**Document section:**
[Start of Attachment]
Nizam Pasha

| @MNizamPasha | January 7,2019

Any system that works on generalisations is bound to suffer from severe limitations in doing justice in individual cases. The #MeToo movement is no different. I have written earlier about how the #MeToo movement by operating entirely outside the legal justice system is failing to cause any evolution of the mechanisms of justice delivery. Now that the dust has begun to settle, it is time to take stock and see where we have beached after the storm.

For this, we must first begin by acknowledging the good the #MeToo movement has done in bringing to light the rampant instances of sexual harassment and the culture of impunity that prevails in our workplaces. Albeit limited by its very nature and by the social media tools it uses to a demographic comprising mostly urban, educated, working women, the #MeToo movement has shown that even the most empowered of women (relative to women as a class) are disempowered and isolated relative to men in the same spaces. While very effective in copybook instances of sexual harassment, it is in dealing with hard cases that the #MeToo movement proves to be inadequate.

Human interactions are complex and multilayered and to place all interactions between persons of the opposite gender in a binary, and that too in hindsight at the instance of one of the interacting parties, is bound to be problematic. There has been, in its later phases, a cooption of the language and tools of the movement by some individuals to deal with instances that do not qualify as sexual harassment, whatever else they may be. Of all the myriad cases that fall in this category, this article deals with cases where consent to the overture or action indicted was, at the relevant time, given or expressed in some form and is now claimed as not having been freely given. Even within this sub-category, there are darker and lighter shades of grey. But acknowledging this penumbra is itself an important first step.

Intertwined with the idea of consent is the idea of agency. In law, only a person who can be considered a free agent is said to be capable of giving consent. While the criminal law of rape should not be invoked in such cases as it is completely inadequate to deal with instances of harassment, the understanding of factors that vitiate consent can be borrowed from that law. Section 376 of the Indian Penal Code enumerates circumstances in which consent, even if given, would not be considered to be freely given. These include intoxication, unsoundness of mind, minority, coercion etc.

Unsoundness of mind is an exception that in the context of workplace harassment generally cannot, and thankfully, is not being invoked, so it is best left out of this discussion. Intoxication is not a subject for a teetotaller to pontificate about, so I must excuse myself from discussing that. This article therefore attempts to examine the exceptions to consent on account of age and/or coercion in greater detail.

There is a higher onus on the person in a position of power, such as an employer vis-à-vis an employee, a lawyer vis-à-vis a client, an older/more successful person vis-à-vis someone younger and more fresh-faced, to ensure that consent is unequivocally expressed and the woman does not feel compelled in any way accede to a request to take the relationship elsewhere. The power imbalance in these cases cannot of itself vitiate consent

 

Coercion is broadly understood in criminal law as well as the law of contract as putting or threatening to put a person or someone close to them in fear of hurt or doing any other unlawful act with the intention of forcing that person to give their consent. Coercion thus, by definition, has to be tested in real time; that is, the person under coercion must be forced to act contrary to their will and must be aware at that time that they are being so forced. There are certain relationships such as teacher-student and counsellor-patient where any kind of overture should be strongly discouraged.
[End of Attachment]
Carry on the article about the #MeToo movement and consent, starting after its final sentence about teacher-student and counselor-patient relationships. The material that comes next has no connection to the article on the #MeToo movement.

**Excerpted records:**
[Start of Attachment]
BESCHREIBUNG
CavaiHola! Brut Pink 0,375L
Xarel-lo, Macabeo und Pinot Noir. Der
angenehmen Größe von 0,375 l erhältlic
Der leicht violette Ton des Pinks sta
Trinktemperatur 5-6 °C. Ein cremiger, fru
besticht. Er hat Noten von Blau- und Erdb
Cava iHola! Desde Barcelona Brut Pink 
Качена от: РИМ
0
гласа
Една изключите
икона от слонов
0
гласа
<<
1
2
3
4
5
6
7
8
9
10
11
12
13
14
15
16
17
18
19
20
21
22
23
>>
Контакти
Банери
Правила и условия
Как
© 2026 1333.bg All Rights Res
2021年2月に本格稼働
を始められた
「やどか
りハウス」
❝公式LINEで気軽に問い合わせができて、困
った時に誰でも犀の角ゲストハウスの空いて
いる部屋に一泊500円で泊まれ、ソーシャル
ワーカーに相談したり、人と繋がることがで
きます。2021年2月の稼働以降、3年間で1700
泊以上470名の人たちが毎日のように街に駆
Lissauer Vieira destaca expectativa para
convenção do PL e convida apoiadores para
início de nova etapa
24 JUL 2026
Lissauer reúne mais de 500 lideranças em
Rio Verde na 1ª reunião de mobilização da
[End of Attachment]
[Start of Attachment]
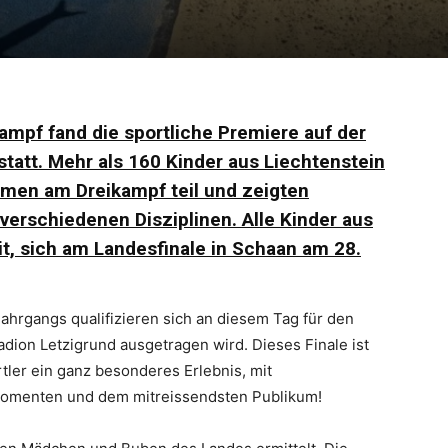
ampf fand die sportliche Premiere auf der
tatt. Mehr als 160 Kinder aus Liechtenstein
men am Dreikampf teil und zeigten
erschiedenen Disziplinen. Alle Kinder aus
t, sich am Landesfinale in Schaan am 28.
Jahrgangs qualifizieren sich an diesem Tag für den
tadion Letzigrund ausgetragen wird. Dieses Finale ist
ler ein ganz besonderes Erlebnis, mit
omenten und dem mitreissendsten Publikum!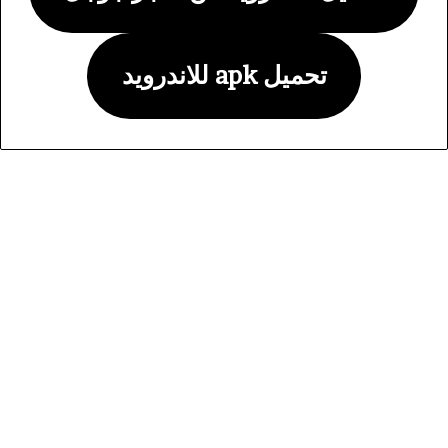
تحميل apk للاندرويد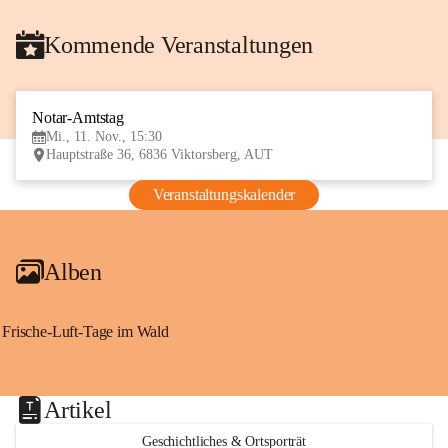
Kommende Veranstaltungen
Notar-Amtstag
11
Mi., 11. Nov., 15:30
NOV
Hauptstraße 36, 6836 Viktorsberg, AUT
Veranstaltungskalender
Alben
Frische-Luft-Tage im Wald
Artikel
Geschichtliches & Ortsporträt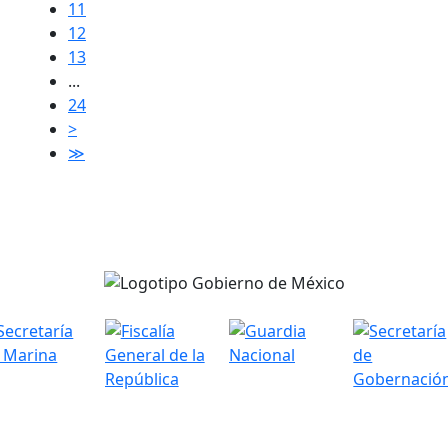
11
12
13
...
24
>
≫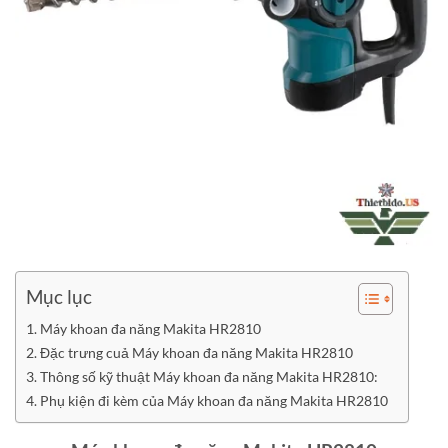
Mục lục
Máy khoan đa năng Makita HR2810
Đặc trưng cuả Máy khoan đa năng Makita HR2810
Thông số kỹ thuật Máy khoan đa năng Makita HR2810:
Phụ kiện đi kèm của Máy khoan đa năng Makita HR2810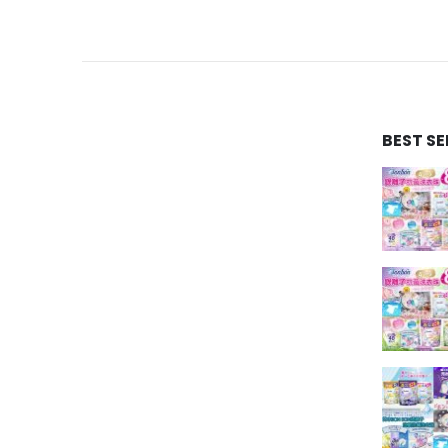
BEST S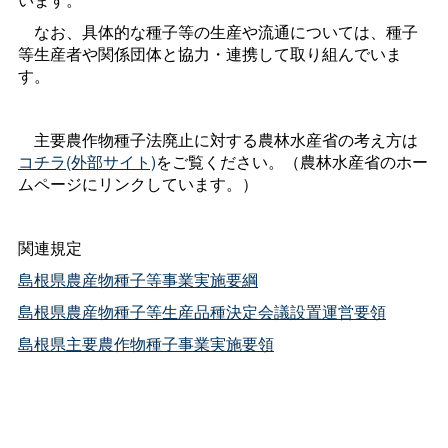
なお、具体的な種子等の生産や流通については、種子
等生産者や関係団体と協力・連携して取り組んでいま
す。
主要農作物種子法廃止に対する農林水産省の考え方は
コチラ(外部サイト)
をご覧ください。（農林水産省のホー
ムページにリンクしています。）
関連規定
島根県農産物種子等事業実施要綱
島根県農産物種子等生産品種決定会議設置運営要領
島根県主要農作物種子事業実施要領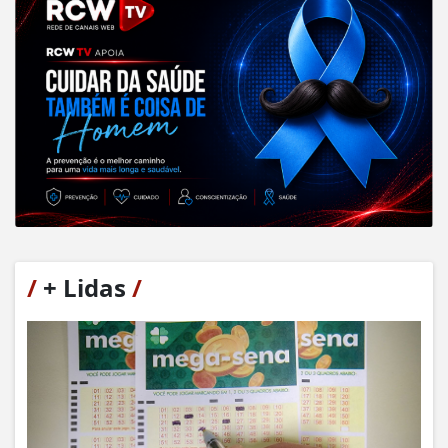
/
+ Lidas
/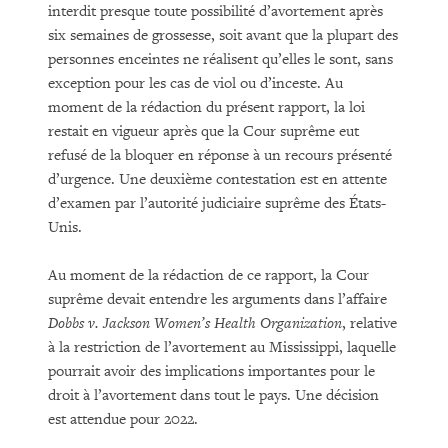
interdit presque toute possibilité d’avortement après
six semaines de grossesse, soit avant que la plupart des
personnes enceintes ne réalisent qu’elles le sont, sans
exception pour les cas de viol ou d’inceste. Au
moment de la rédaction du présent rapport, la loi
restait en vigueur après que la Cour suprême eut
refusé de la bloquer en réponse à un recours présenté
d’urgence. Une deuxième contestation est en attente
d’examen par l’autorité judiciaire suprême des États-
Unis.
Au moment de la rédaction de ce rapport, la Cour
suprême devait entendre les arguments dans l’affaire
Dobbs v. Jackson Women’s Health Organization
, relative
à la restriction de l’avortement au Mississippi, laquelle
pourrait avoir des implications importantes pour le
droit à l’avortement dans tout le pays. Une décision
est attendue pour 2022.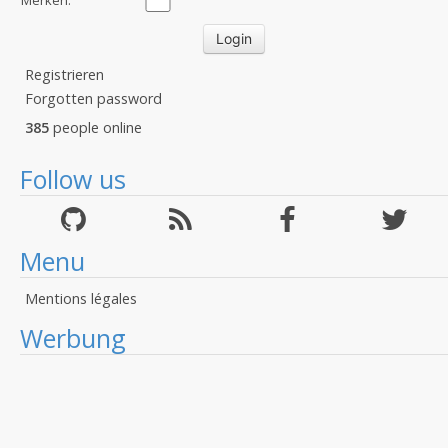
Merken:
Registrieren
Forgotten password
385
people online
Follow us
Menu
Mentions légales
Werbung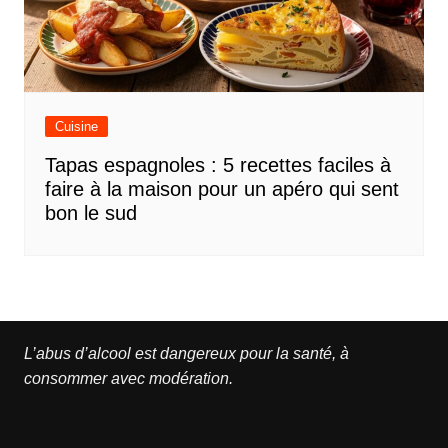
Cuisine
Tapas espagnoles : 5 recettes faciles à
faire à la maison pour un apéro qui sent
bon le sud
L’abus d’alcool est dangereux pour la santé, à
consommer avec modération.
[End of Attachment]
**Response:**
Besides those, there is just a higher onus on the person in a position of power, such as an employer vis-à-vis an employee, a lawyer vis-à-vis a client, an older/more successful person vis-à-vis someone younger and more fresh-faced, to ensure that consent is unequivocally expressed and the woman does not feel compelled in any way accede to a request to take the relationship elsewhere. The power imbalance in these cases cannot of itself vitiate consent.

Harvey Weinstein is considered a creep because he forced women to accede to his requests brushing aside their refusal or their discomfort, not simply because he expressed interest in women in less powerful positions. If age and power imbalance automatically vitiate consent, Michael Douglas is guilty of a lifetime of coercing Catherine Zeta Jones and Dilip Kumar has spent his life taking advantage of Saira Bano.

Minority, the other ground for vitiating consent that is under examination here, is a legal concept that has evolved over time. Child marriages came to be prohibited, and the age of consent to participate in an act of sexual intercourse was increased, both through legislative intervention. Here, the law has been the harbinger of social change. While most of our grandparents were married in their early teens, we, as a society, decided to extend the social contract to outlaw it, and it is now generally accepted that this was a change for the better.

There now exists a growing body of literature that criticises the fact that the socio-economic classes that have access to higher education have extended the idea of childhood well beyond the limit set by the law resulting in a generation that is still being “brought up” by their parents well into their twenties and does not take responsibility of their actions. While that is perhaps a discussion for another day, the point here is that once that age-limit is fixed by the law, it is a line drawn in stone. Of course, this has its own set of problems.

For instance, a girl who is seventeen years and a few months old who has sexual intercourse with her classmate on his eighteenth birthday is a victim of rape in the eyes of the law since she is not capable of giving consent while her partner is a full-grown sex offender. However, this is the flip side of any statutory limit set by the legislature, that people with very little difference between them in absolute terms will find themselves on opposite sides of it. The upside of such a rule is that it lends clarity and predictability to the law. What is important here is that once a person has passed the age of majority, lack of years or experience cannot be used to vitiate consent.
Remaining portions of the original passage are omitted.